La fille de Thierry Bargues s'est peut-être laissée convaincre par son mari de s'installer à Montauban, mais elle ne souhaite toujours pas travailler à la blanchisserie. Elle continue d'oeuvrer pour la BNP et s'occupe d'analyser les comptes de grandes entreprises du Sud-Ouest. « Entre 2012 et 2014 j'ai changé de poste, parce que je m'ennuyais. » Elle gère alors une agence bancaire, mais cela ne la passionne pas non plus. Finalement, c'est l'entreprise familiale qui va lui donner l'occasion de prendre du plaisir avec un gros projet. L'idée est de racheter la société avec son mari et de la transformer. Le challenge est de taille, et les inconnues nombreuses, même en dehors du facteur économique. Par exemple, le fait de travailler avec Julien au jour le jour: «on appréhendait pas mal. Mais on s'occupe chacun de notre partie, ça se passe bien et finalement, on se voit! Parce qu'on a toujours beaucoup travaillé, là au moins on se croise. Après, c'est sûr que l'on parle encore de l'entreprise une fois à la maison. » Lui s'occupe de la partie production, et elle de l'administratif et des finances. Ils se partagent l'aspect commercial. Autre élément humain d'importance, Stéphanie doit devenir la patronne de salariés qu'elle tutoie pour certains et qui la connaissent depuis toujours. Mais là aussi la transition se passe bien. 

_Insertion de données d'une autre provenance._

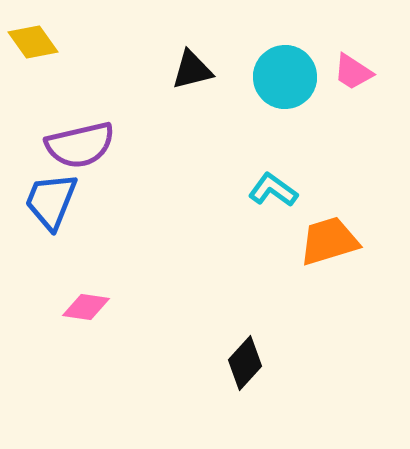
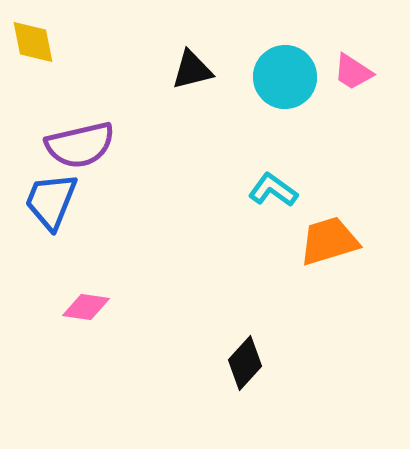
yellow diamond: rotated 24 degrees clockwise
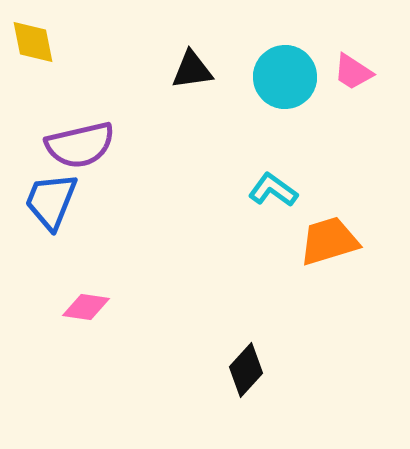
black triangle: rotated 6 degrees clockwise
black diamond: moved 1 px right, 7 px down
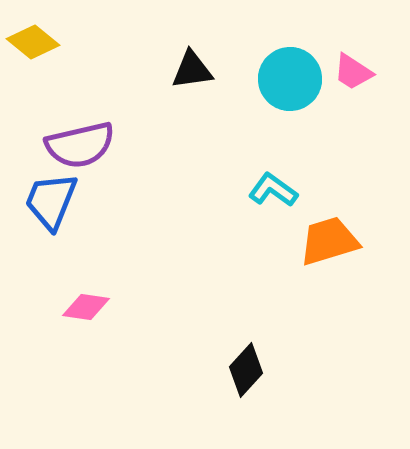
yellow diamond: rotated 39 degrees counterclockwise
cyan circle: moved 5 px right, 2 px down
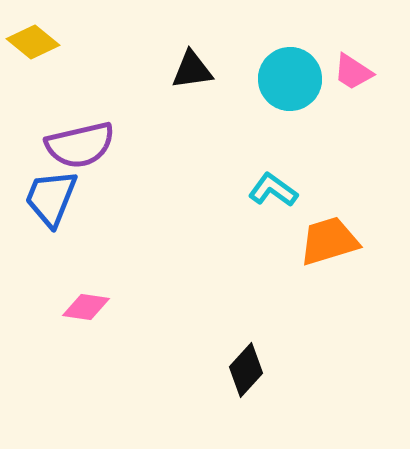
blue trapezoid: moved 3 px up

En 2016, Julien et Stéphanie rachètent la société et début 2017, c'est la révolution. Le couple monte un dossier de financement et l'entreprise met 4 M€ sur la table, pour un déménagement dans des locaux trois fois plus grands et la refonte totale du système de production. « Une société qui ne se développe pas est une société morte », assure Stéphanie Autha. Les nouvelles machines et les outils flambant neufs sont pensés pour permettre une croissance importante de l'activité de l'entreprise, limiter fortement la consommation d'énergie mais aussi d'eau, et réduire la pénibilité du travail des employés, qui ont été associés à la transformation de la blanchisserie. « La méthodologie du travail a évolué du tout au tout. Le changement a été accompagné par la médecine du travail et on a associé les salariés aux plans de la future usine. Avant le déménagement, tout le monde savait à quoi s'attendre, sur quoi ils allaient travailler. Avec Julien, on a beaucoup réfléchi sur le bien-être personnel au travail. On y passe notre vie, si les salariés ne sont pas bien, ils ne seront pas productifs. Chez nous, la moitié des employés a une médaille du Travail. » 

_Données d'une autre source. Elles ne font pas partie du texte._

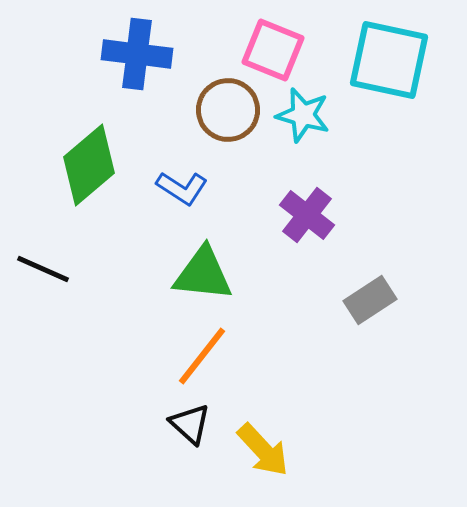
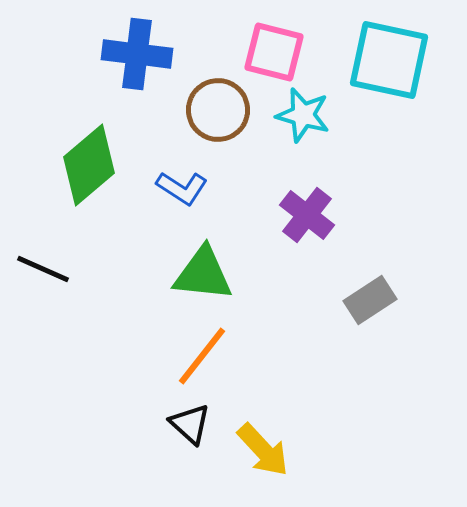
pink square: moved 1 px right, 2 px down; rotated 8 degrees counterclockwise
brown circle: moved 10 px left
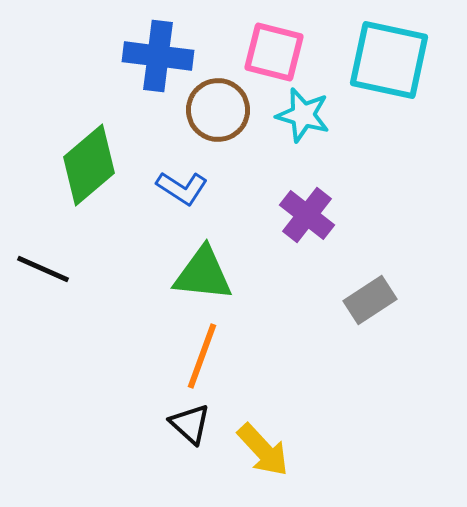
blue cross: moved 21 px right, 2 px down
orange line: rotated 18 degrees counterclockwise
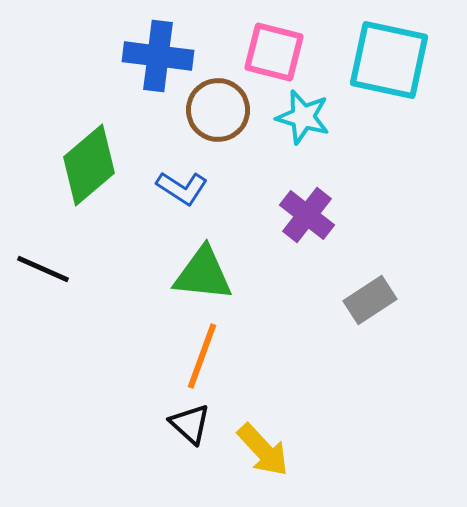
cyan star: moved 2 px down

Autre ingrédient qui explique la réussite du projet, la qualité du service proposé par la blanchisserie Bargues. «Ce qui nous intéresse, c'est de bien faire notre métier, précise Julien Autha. On s'applique: on a construit notre structure pour se mettre au diapason avec les nouvelles normes : on a une zone aseptique, on désinfecte tous nos chariots, on réalise des tests bactériologiques très régulièrement.» Les idées innovantes et la méthode de Stéphanie et Julien Autha fonctionnent bien, les chiffres parlent pour eux. Ils poursuivent leurs efforts et l'accompagnement de la croissance: 1 M€ va être investi en début d'année 2019 pour suivre le développement de l'activité, et faire l'acquisition d'un train de repassage. Le cap est fixé: « On veut continuer de se développer en gardant l'esprit familial », conclut Stéphanie.